We see that industry are very happy to engage. They're happy to jump on a plane and come and see us and fund us year after year, share their data, share their challenges. You know, lots of NDAs need to be signed and those things, which are completely fair. But yeah, it's not a lack of interest from many people in industry. Contentious knowledge, and we're often associated with that because what we've found clashes with what people have been told previously. So for marketers who have, you know, had a traditional training, their core DNA is around segmentation, positioning, targeting, that's the world that they see, to try and engage with the likes of the knowledge that we share does require people to commit some time to understanding what is this new marketing, what are the constructs that are now important, what language is more useful to describe the world, why might you want to measure things in different ways? So that's not an easy journey.

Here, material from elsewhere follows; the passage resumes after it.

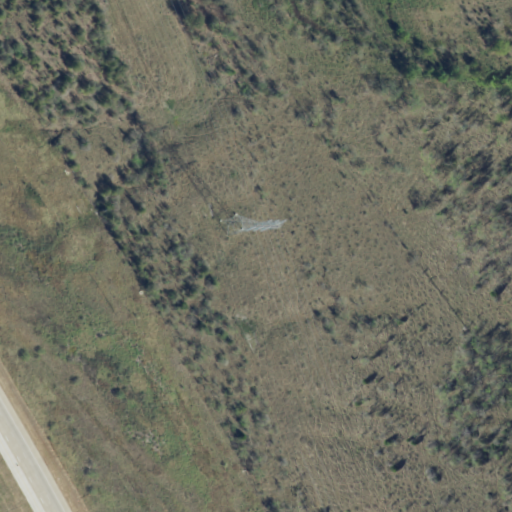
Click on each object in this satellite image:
power tower: (235, 227)
road: (34, 456)
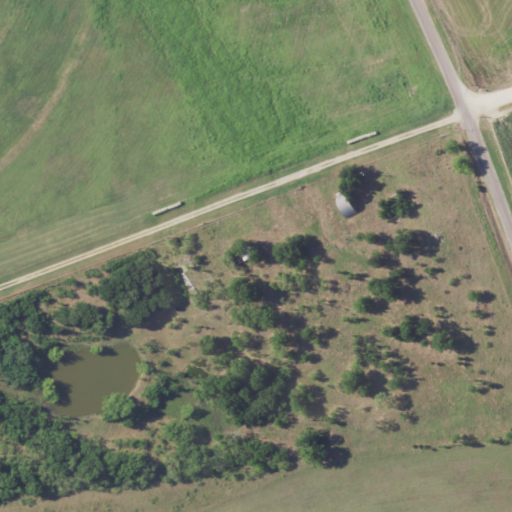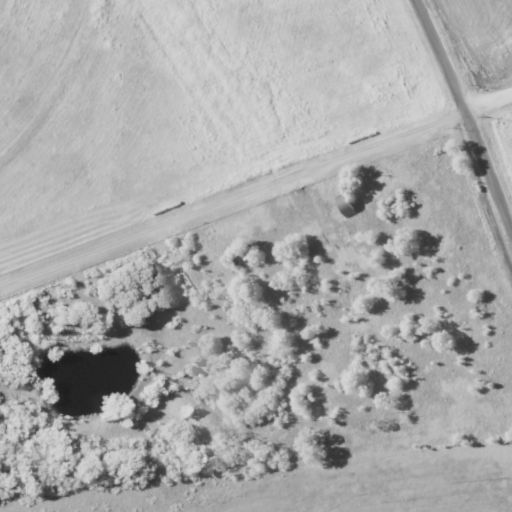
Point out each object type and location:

Committing the time to learn, to look at data, so that the natural thing is often to go, that can't be right. So take up the challenge and look at data, run experiments, test competing ideas, and see, see what works. So yeah, it can take time, it can take a commitment of budget so that you can actually test things and or, you know, get your research team to look at data in different ways. So yeah, learning can take a commitment and can be hard, but what we see is that those people who do, do different things and get different results.

Connecting with the Ehrenberg-Bass Institute

Andrew Mitrak: Where would you suggest listeners find you online and follow your work and follow the work of the Ehrenberg-Bass Institute more broadly?

Professor Rachel Kennedy: Yes, so we're not shy. Our mission is to disseminate. So, follow me on LinkedIn, Byron Sharp, Jenni Romaniuk, John Dawes, anyone from the Institute, search on Ehrenberg-Bass Institute, we're not hard to find. We do try and be active in the likes of LinkedIn. We regularly give keynotes at conferences around the world. We do try and do regular podcasts because we passionately believe that this process of bringing science to marketing is helping us discover better knowledge that does help marketers deliver on the outcomes that they're looking for.

Having said that, while our mission is to disseminate, for those people who are really serious, there is real value by supporting the research, because then you get a lot more, you get early access and so much more detailed understanding of the research that we don't share in podcasts or keynotes, and in formats that enables whole teams around the world to engage with the content. So for anyone who can, absolutely encourage them to join our program and knowing that that's then going to fund a mental research that, you know, raises the whole industry up. And we're easy to find at marketingscience.info.

Andrew Mitrak: Well, Professor Rachel Kennedy, I really enjoyed this conversation. Thanks so much for your time.

Professor Rachel Kennedy: Absolute pleasure, Andrew. Thank you for having me. A pleasure on my side as well.